AIM OF THE EXERCISE:
Word for word, copy the data that follows and skip its pictures.
*** ENTRIES SHOWN ***
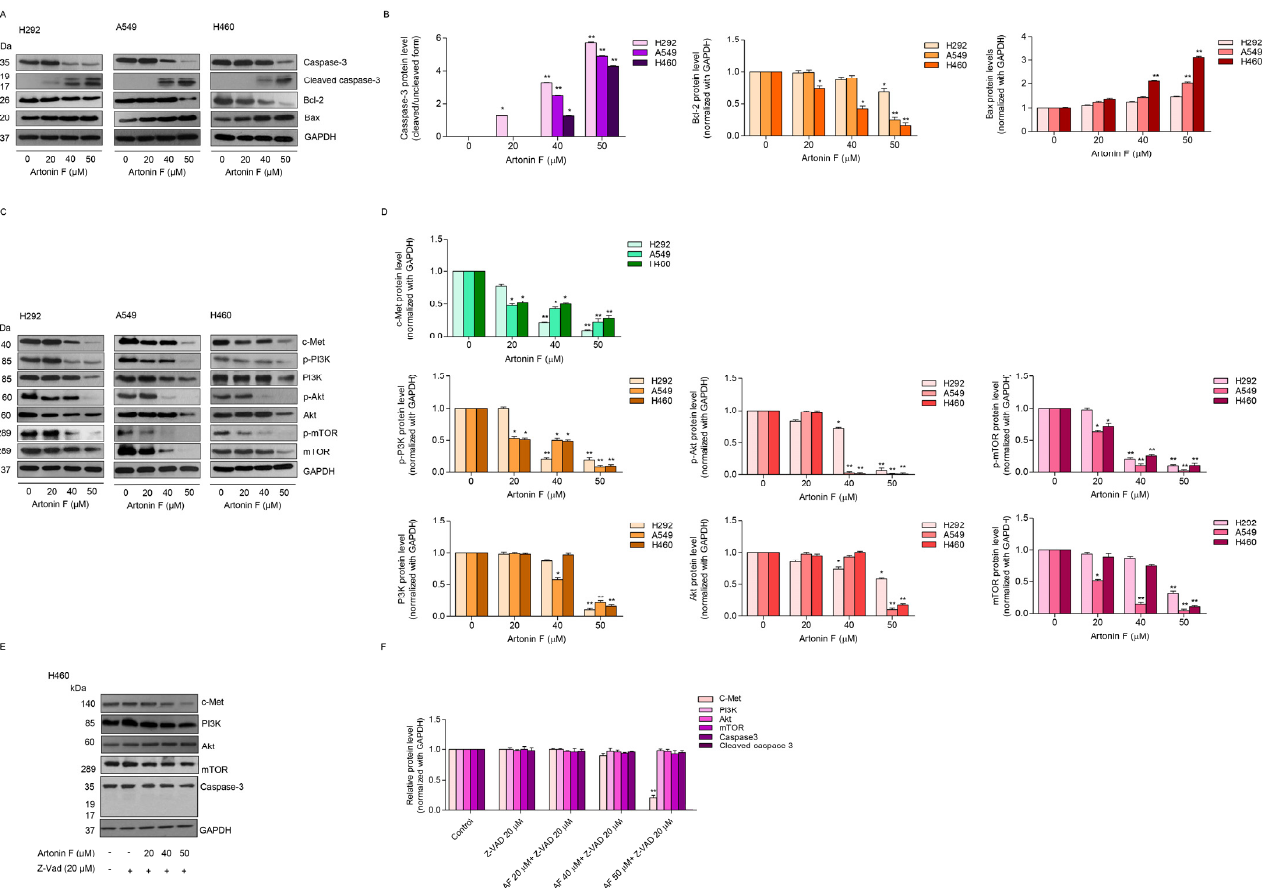
Figure 2. Artonin F triggers apoptosis through decreased c-Met and PI3K/Akt/mTOR signaling in lung cancer cells. ( A , B ) Effects of artonin F on the protein expression of the apoptosis-related proteins were detected by Western blot. Blots were reprobed with GAPDH to confirm equal loading of samples. The relative protein levels were calculated by densitometry. ( C , D ) Effect of artonin F on the protein expression of the c-Met/PI3K/Akt/mTOR marker was detected by Western blot. Blots were reprobed with GAPDH to confirm the equal loading of samples. ( E , F ) H460 cells were treated with artonin F and Z-VAD-FMK (20 µ M) for 24 h. Expression of the proteins was detected by Western blot. Blots were reprobed with GAPDH to confirm the equal loading of samples. The relative protein levels were calculated by densitometry. Data are shown as the mean ± SEM ( n = 3). * p < 0.05, ** p < 0.01 versus non-treated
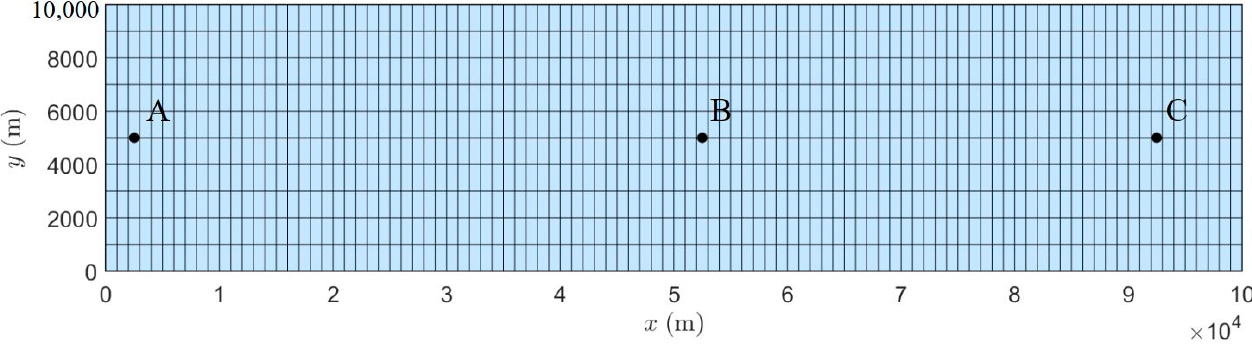
Figure 3. Location of the gauge points and sketch of the two-dimensional computational domain. According to Neuman and Pierson [40], the analytical solution of the surface elevation η , the horizontal velocities u and v , and the vertical velocity w at a point P( x , y , z ) at time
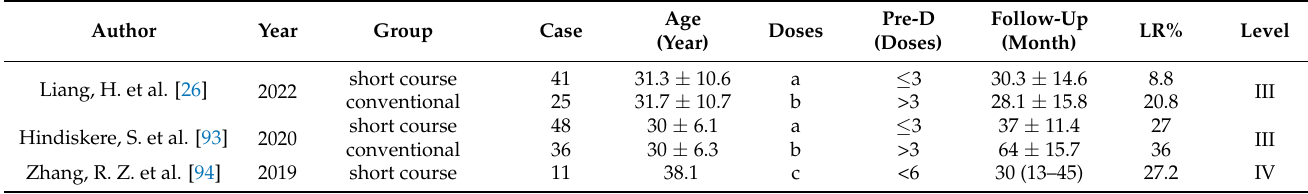
Table 3. Summary of short-term PDAT for surgically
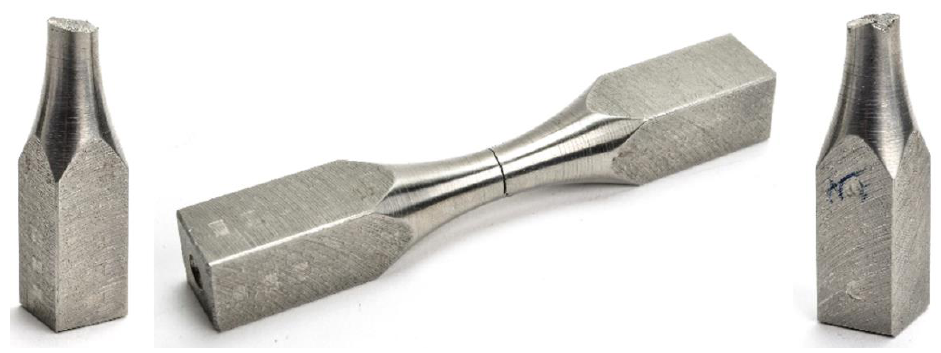
Figure 1. The real S355J2 steel specimen after fatigue test.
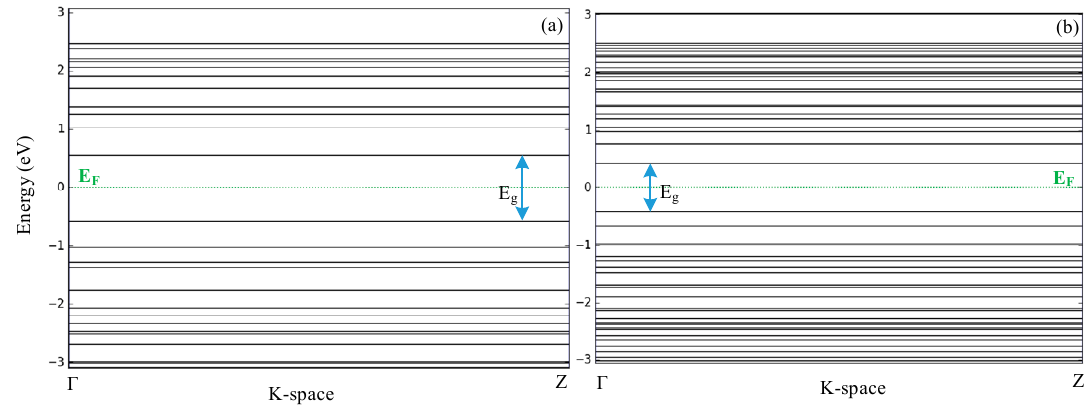
Figure 3. Energy levels of C 132 H 40 GQD via density functional theory (DFT) calculations: ( a ) monolayer and ( b ) bilayer systems. Table 1. Calculated electronic properties of the monolayer and bilayer graphene and GQDs via DFT and thermal DFT.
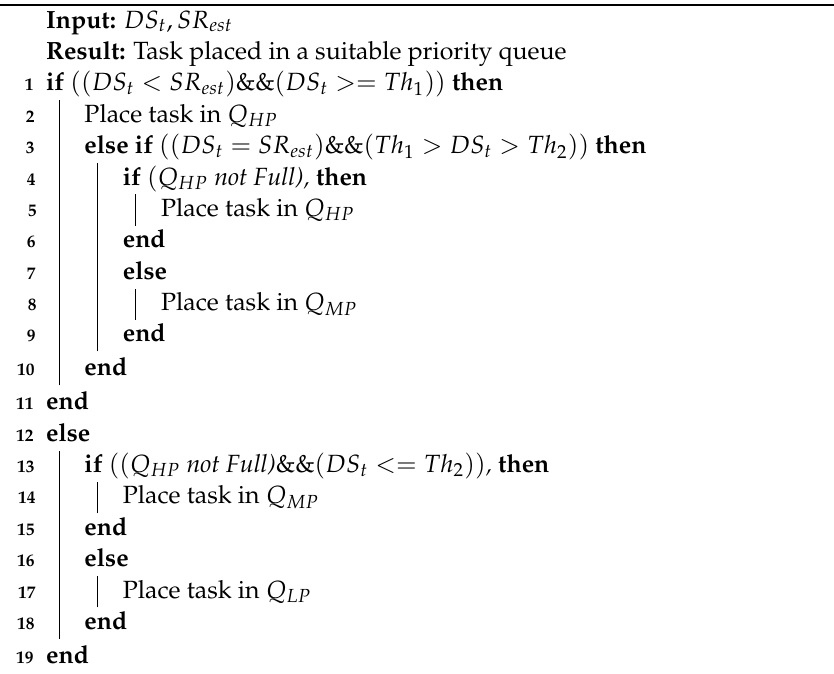
Algorithm 1: Delay sensitivity-based priority scheduling (DSPS)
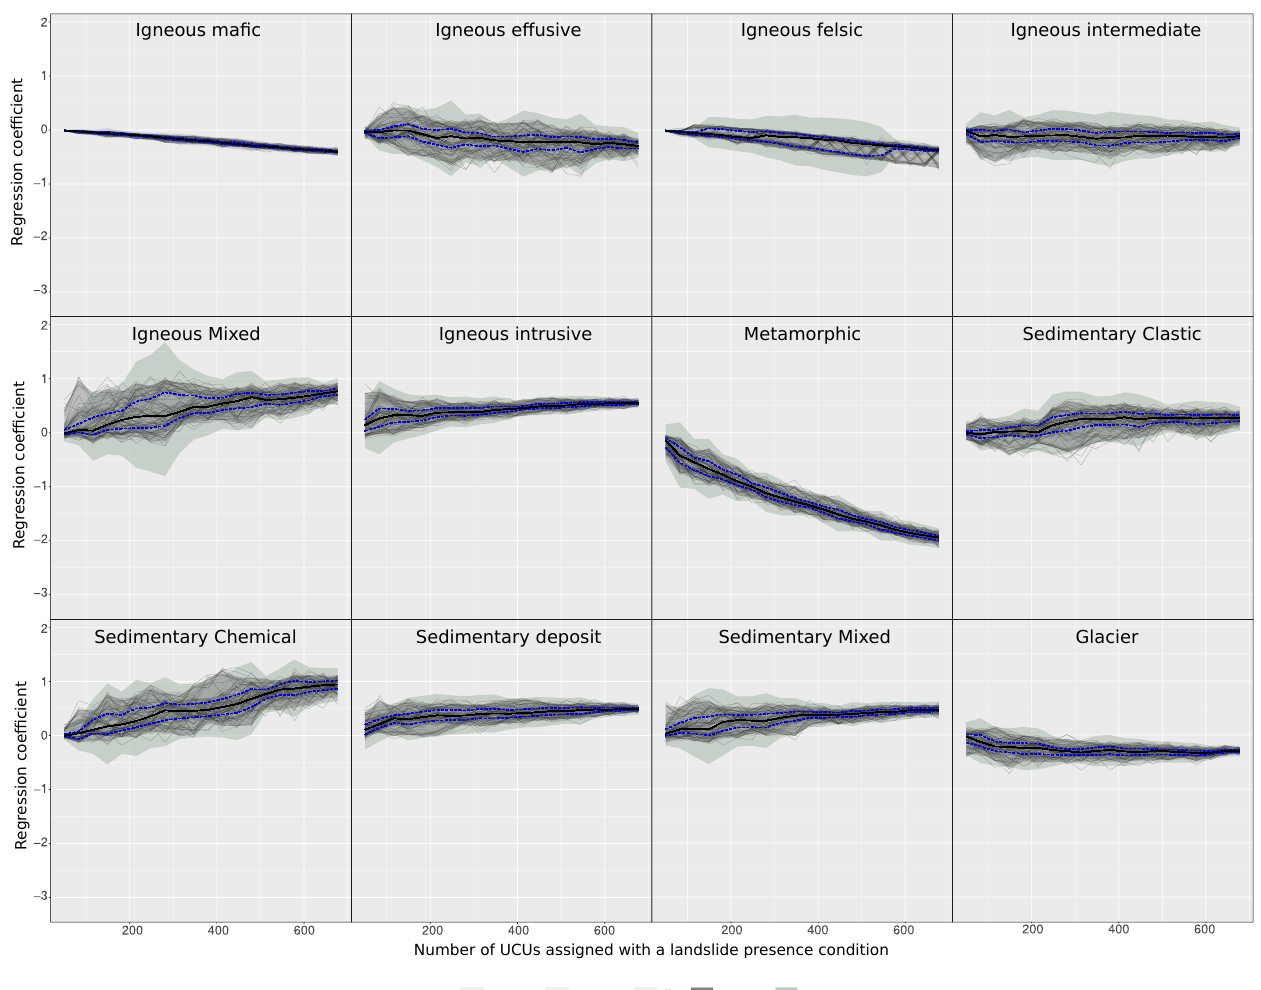
Figure A6. Lithology effect graphical summary at a varying proportion of landslide presence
*** End of ENTRIES SHOWN ***
WORKED SOLUTION:
Figure 2. Artonin F triggers apoptosis through decreased c-Met and PI3K/Akt/mTOR signaling in lung cancer cells. ( A , B ) Effects of artonin F on the protein expression of the apoptosis-related proteins were detected by Western blot. Blots were reprobed with GAPDH to confirm equal loading of samples. The relative protein levels were calculated by densitometry. ( C , D ) Effect of artonin F on the protein expression of the c-Met/PI3K/Akt/mTOR marker was detected by Western blot. Blots were reprobed with GAPDH to confirm the equal loading of samples. ( E , F ) H460 cells were treated with artonin F and Z-VAD-FMK (20 µ M) for 24 h. Expression of the proteins was detected by Western blot. Blots were reprobed with GAPDH to confirm the equal loading of samples. The relative protein levels were calculated by densitometry. Data are shown as the mean ± SEM ( n = 3). * p < 0.05, ** p < 0.01 versus non-treated
Figure 3. Location of the gauge points and sketch of the two-dimensional computational domain. According to Neuman and Pierson [40], the analytical solution of the surface elevation η , the horizontal velocities u and v , and the vertical velocity w at a point P( x , y , z ) at time
Table 3. Summary of short-term PDAT for surgically
Figure 1. The real S355J2 steel specimen after fatigue test.
Figure 3. Energy levels of C 132 H 40 GQD via density functional theory (DFT) calculations: ( a ) monolayer and ( b ) bilayer systems. Table 1. Calculated electronic properties of the monolayer and bilayer graphene and GQDs via DFT and thermal DFT.
Algorithm 1: Delay sensitivity-based priority scheduling (DSPS)
Figure A6. Lithology effect graphical summary at a varying proportion of landslide presence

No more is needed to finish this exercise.